Yes, there are people who genuinely need access to hastened death as the only way to end unbearable, unrelievable physical suffering at life’s end. Those people deserve compassion and options.
But this law will be used by… will kill… far more people whose real need was for better healthcare, more support, financial security, and a society that valued their lives.
And when that happens, New York will look at the bodies and say the same thing Canada says: “But they consented.”
Consent given under coercion isn’t consent. Consent given without real alternatives isn’t consent. Consent given in a society that tells you you’re a burden isn’t free consent.
New York just legalized suicide for second-class citizens, dressed it up as compassion, and called it progress.

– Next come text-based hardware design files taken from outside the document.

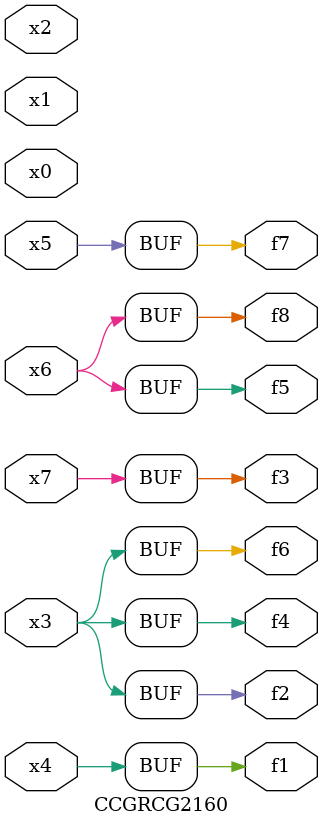
<source format=v>
module CCGRCG2160(
	input x0, x1, x2, x3, x4, x5, x6, x7,
	output f1, f2, f3, f4, f5, f6, f7, f8
);
	assign f1 = x4;
	assign f2 = x3;
	assign f3 = x7;
	assign f4 = x3;
	assign f5 = x6;
	assign f6 = x3;
	assign f7 = x5;
	assign f8 = x6;
endmodule

</source>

Future generations will look back on this the same way we look back on forced sterilization of disabled people, as an atrocity that was legal, medicalized, and committed in the name of mercy.
The only question is how many people will die before we admit what we’ve done.
New York’s Medical Aid in Dying Act is expected to be signed into law in January 2026 and take effect in July 2026. If you or someone you know is struggling with thoughts of suicide, the National Suicide Prevention Lifeline is available 24/7 at 988. Your life has value, regardless of your health status or what society tells you.